We use Angular Convention for commit message.

In order to make repository history clean, please use the following guideline as possible as you can. It also enables us creating comprehensive changelog semi-automatically.

                      component        commit title
       commit type       /                /
               \        |                |
                feat(rule-context): add template url parameter to events
                (a blank line)
       body ->  The `src` (i.e. the url of the template to load) is now provided to the
                `$includeContentRequested`, `$includeContentLoaded` and `$includeContentError`
                events.

referenced  ->  Closes #8453
issues          Ref. #8454
  • commit type:
    • docs: create or update document
    • feat: add new feature
    • fix: fix a bug
    • style: change formatting
    • perf: performance related change
    • test: update on tests
    • chore: housekeeping
    • refactor: refactoring related change
  • component: package or file name
  • commit title:
    • Limit to 50 characters including commit type and component (as possible as you can)
    • Do not capitalize first character
    • Do not end with a period
    • Use imperative mood, in present tense; commit title should always be able to complete the following sentence:
      • If applied, this commit will commit title here
  • body:
    • Separate from subject with a blank line
    • Wrap texts at 72 characters
    • Explain what and why, not how
    • GitHub flavored Markdown is ok to use
    • Start with BREAKING CHANGE: when you made significant change in the commit (see versioning section below).

Example commit message:

test(formatter): check types while testing

- Add strict type check option to `ts-node` to make sure future
  interface changes will be took into account while running test.
- Update test case for interface changes made at #430.

Closes #448.

Please see Commit Message Format and How to Write a Git Commit Message for detail.

Running Tests

We have some type of tests. You should run at least unit test before submitting a pull request.

All tests should be run at the top directory of your fork.

Unit Test

Run tests for all packages:

$ pnpm test

While developing, it would be good to run package level unit test since it will run faster:

$ cd packages/PACKAGE
$ pnpm test

Pushing the Commit and Opening a Pull Request

After finishing your changes and unit tests or documentation test ran fine, you can push your feature branch to GitHub. Please see GitHub Help for detail but typically, run git push at your terminal.

$ git push origin feature-branch

Then follow another GitHub Help to create a pull request.

Working with Reviews (if any)

Once a pull request has been created, it will initiate continuous integration builds and we can work on your changes. You can push additional commits to your fork according to feedback.

Merging

After all participants on pull request are satisfied to the changes, we will merge your code into the HonKit master branch. Yay!

Benchmark

HonKit has a continuous benchmark:

Release Flow

A Maintainer releases a new version of HonKit by following way.

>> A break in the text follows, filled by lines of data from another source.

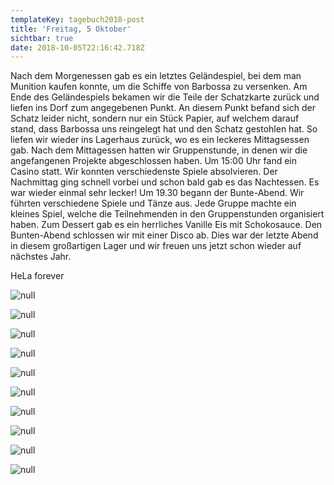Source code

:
 ```yaml
---
templateKey: tagebuch2018-post
title: 'Freitag, 5 Oktober'
sichtbar: true
date: 2018-10-05T22:16:42.718Z
---
```

Nach dem Morgenessen gab es ein letztes Geländespiel, bei dem man Munition kaufen konnte, um die Schiffe von Barbossa zu versenken. Am Ende des Geländespiels bekamen wir die Teile der Schatzkarte zurück und liefen ins Dorf zum angegebenen Punkt. An diesem Punkt befand sich der Schatz leider nicht, sondern nur ein Stück Papier, auf welchem darauf stand, dass Barbossa uns reingelegt hat und den Schatz gestohlen hat. So liefen wir wieder ins Lagerhaus zurück, wo es ein leckeres Mittagsessen gab. Nach dem Mittagessen hatten wir Gruppenstunde, in denen wir die angefangenen Projekte abgeschlossen haben. Um 15:00 Uhr fand ein Casino statt. Wir konnten verschiedenste Spiele absolvieren. Der Nachmittag ging schnell vorbei und schon bald gab es das Nachtessen. Es war wieder einmal sehr lecker! Um 19.30 begann der Bunte-Abend. Wir führten verschiedene Spiele und Tänze aus. Jede Gruppe machte ein kleines Spiel, welche die Teilnehmenden in den Gruppenstunden organisiert haben. Zum Dessert gab es ein herrliches Vanille Eis mit Schokosauce. Den Bunten-Abend schlossen wir mit einer Disco ab. Dies war der letzte Abend in diesem großartigen Lager und wir freuen uns jetzt schon wieder auf nächstes Jahr.

HeLa forever

![null](/img/img_4323.jpg)

![null](/img/img_4342.jpg)

![null](/img/img_4387.jpg)

![null](/img/img_4404.jpg)

![null](/img/img_4423.jpg)

![null](/img/img_4506.jpg)

![null](/img/img_4518.jpg)

![null](/img/img_4549.jpg)

![null](/img/img_4565.jpg)

![null](/img/img_4301.jpg)
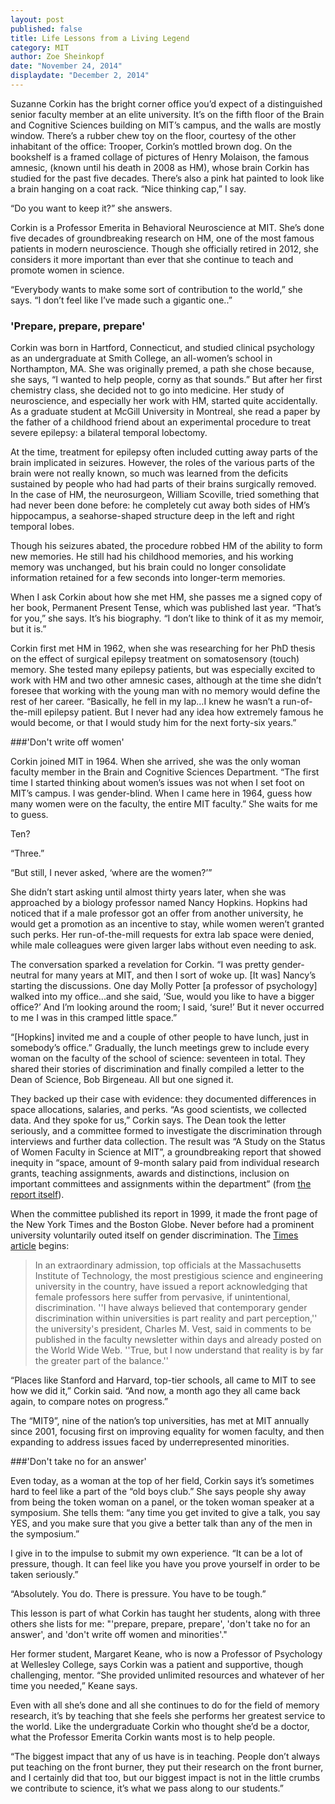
 ```yaml
---
layout: post
published: false
title: Life Lessons from a Living Legend
category: MIT
author: Zoe Sheinkopf
date: "November 24, 2014"
displaydate: "December 2, 2014"
---
```


Suzanne Corkin has the bright corner office you’d expect of a distinguished senior faculty member at an elite university. It’s on the fifth floor of the Brain and Cognitive Sciences building on MIT’s campus, and the walls are mostly window. There’s a rubber chew toy on the floor, courtesy of the other inhabitant of the office: Trooper, Corkin’s mottled brown dog. On the bookshelf is a framed collage of pictures of Henry Molaison, the famous amnesic, (known until his death in 2008 as HM), whose brain Corkin has studied for the past five decades. There’s also a pink hat painted to look like a brain hanging on a coat rack. “Nice thinking cap,” I say.

“Do you want to keep it?” she answers.

Corkin is a Professor Emerita in Behavioral Neuroscience at MIT. She’s done five decades of groundbreaking research on HM, one of the most famous patients in modern neuroscience. Though she officially retired in 2012, she considers it more important than ever that she continue to teach and promote women in science. 

“Everybody wants to make some sort of contribution to the world,” she says. “I don’t feel like I’ve made such a gigantic one..”

### 'Prepare, prepare, prepare'

Corkin was born in Hartford, Connecticut, and studied clinical psychology as an undergraduate at Smith College, an all-women’s school in Northampton, MA. She was originally premed, a path she chose because, she says, “I wanted to help people, corny as that sounds.” But after her first chemistry class, she decided not to go into medicine. Her study of neuroscience, and especially her work with HM, started quite accidentally. As a graduate student at McGill University in Montreal, she read a paper by the father of a childhood friend about an experimental procedure to treat severe epilepsy: a bilateral temporal lobectomy.

At the time, treatment for epilepsy often included cutting away parts of the brain implicated in seizures. However, the roles of the various parts of the brain were not really known, so much was learned from the deficits sustained by people who had had parts of their brains surgically removed. In the case of HM, the neurosurgeon, William Scoville, tried something that had never been done before: he completely cut away both sides of HM’s hippocampus, a seahorse-shaped structure deep in the left and right temporal lobes.

Though his seizures abated, the procedure robbed HM of the ability to form new memories. He still had his childhood memories, and his working memory was unchanged, but his brain could no longer consolidate information retained for a few seconds into longer-term memories.

When I ask Corkin about how she met HM, she passes me a signed copy of her book, Permanent Present Tense, which was published last year. “That’s for you,” she says. It’s his biography. “I don’t like to think of it as my memoir, but it is.”

Corkin first met HM in 1962, when she was researching for her PhD thesis on the effect of surgical epilepsy treatment on somatosensory (touch) memory. She tested many epilepsy patients, but was especially excited to work with HM and two other amnesic cases, although at the time she didn’t foresee that working with the young man with no memory would define the rest of her career. “Basically, he fell in my lap…I knew he wasn’t a run-of-the-mill epilepsy patient. But I never had any idea how extremely famous he would become, or that I would study him for the next forty-six years.” 

###'Don't write off women'

Corkin joined MIT in 1964. When she arrived, she was the only woman faculty member in the Brain and Cognitive Sciences Department. “The first time I started thinking about women’s issues was not when I set foot on MIT’s campus. I was gender-blind. When I came here in 1964, guess how many women were on the faculty, the entire MIT faculty.” She waits for me to guess.

Ten?

“Three.”

 “But still, I never asked, ‘where are the women?’” 

She didn’t start asking until almost thirty years later, when she was approached by a biology professor named Nancy Hopkins. Hopkins had noticed that if a male professor got an offer from another university, he would get a promotion as an incentive to stay, while women weren’t granted such perks. Her run-of-the-mill requests for extra lab space were denied, while male colleagues were given larger labs without even needing to ask. 

The conversation sparked a revelation for Corkin. “I was pretty gender-neutral for many years at MIT, and then I sort of woke up. [It was] Nancy’s starting the discussions. One day Molly Potter [a professor of psychology] walked into my office...and she said, ‘Sue, would you like to have a bigger office?’ And I’m looking around the room; I said, ‘sure!’ But it never occurred to me I was in this cramped little space.”

“[Hopkins] invited me and a couple of other people to have lunch, just in somebody’s office.” Gradually, the lunch meetings grew to include every woman on the faculty of the school of science: seventeen in total. They shared their stories of discrimination and finally compiled a letter to the Dean of Science, Bob Birgeneau. All but one signed it.  

They backed up their case with evidence: they documented differences in space allocations, salaries, and perks. “As good scientists, we collected data. And they spoke for us,” Corkin says. The Dean took the letter seriously, and a committee formed to investigate the discrimination through interviews and further data collection. The result was “A Study on the Status of Women Faculty in Science at MIT”, a groundbreaking report that showed inequity in “space, amount of 9-month salary paid from individual research grants, teaching assignments, awards and distinctions, inclusion on important committees and assignments within the department” (from [the report itself](http://web.mit.edu/fnl/women/women.html)). 

When the committee published its report in 1999, it made the front page of the New York Times and the Boston Globe. Never before had a prominent university voluntarily outed itself on gender discrimination. The [Times article](http://www.nytimes.com/1999/03/23/us/mit-admits-discrimination-against-female-professors.html) begins:

>In an extraordinary admission, top officials at the Massachusetts Institute of Technology, the most prestigious science and engineering university in the country, have issued a report acknowledging that female professors here suffer from pervasive, if unintentional, discrimination.
''I have always believed that contemporary gender discrimination within universities is part reality and part perception,'' the university's president, Charles M. Vest, said in comments to be published in the faculty newsletter within days and already posted on the World Wide Web. ''True, but I now understand that reality is by far the greater part of the balance.''

“Places like Stanford and Harvard, top-tier schools, all came to MIT to see how we did it,” Corkin said. “And now, a month ago they all came back again, to compare notes on progress.”

The “MIT9”, nine of the nation’s top universities, has met at MIT annually since 2001, focusing first on improving equality for women faculty, and then expanding to address issues faced by underrepresented minorities.

###'Don't take no for an answer'

Even today, as a woman at the top of her field, Corkin says it’s sometimes hard to feel like a part of the “old boys club.” She says people shy away from being the token woman on a panel, or the token woman speaker at a symposium. She tells them: “any time you get invited to give a talk, you say YES, and you make sure that you give a better talk than any of the men in the symposium.”

I give in to the impulse to submit my own experience. “It can be a lot of pressure, though. It can feel like you have you prove yourself in order to be taken seriously.”

“Absolutely. You do. There is pressure. You have to be tough.”

This lesson is part of what Corkin has taught her students, along with three others she lists for me: "'prepare, prepare, prepare', 'don't take no for an answer', and 'don't write off women and minorities'." 

Her former student, Margaret Keane, who is now a Professor of Psychology at Wellesley College, says Corkin was a patient and supportive, though challenging, mentor. “She provided unlimited resources and whatever of her time you needed,” Keane says.

Even with all she’s done and all she continues to do for the field of memory research, it’s by teaching that she feels she performs her greatest service to the world. Like the undergraduate Corkin who thought she’d be a doctor, what the Professor Emerita Corkin wants most is to help people.

“The biggest impact that any of us have is in teaching. People don’t always put teaching on the front burner, they put their research on the front burner, and I certainly did that too, but our biggest impact is not in the little crumbs we contribute to science, it’s what we pass along to our students.”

  1. Checkout release branch
# checkout release branch like "release/2019-10-10"
git checkout -b "release/$(date '+%Y-%m-%d')"
  1. Version up and Update CHANGELOG via versionup script

npm run versionup:* script update version and generate CHANGELOG.md

# bump version and update changelog
npm run versionup
## Also, available npm run versionup:{patch,minor,major}
# push the changes to release branch
git push origin HEAD -u
  1. Create a Pull Request and Review the release

Create a Pull Request from the release branch, and we will review it.

📝 GitHub Release page use this pull request.

  • Pull Request's title = Release title
  • Pull Request's body = Release body
  1. Merge the Pull Request

Finally, GitHub Actions(CI) publish it to npm and dockerhub automatically.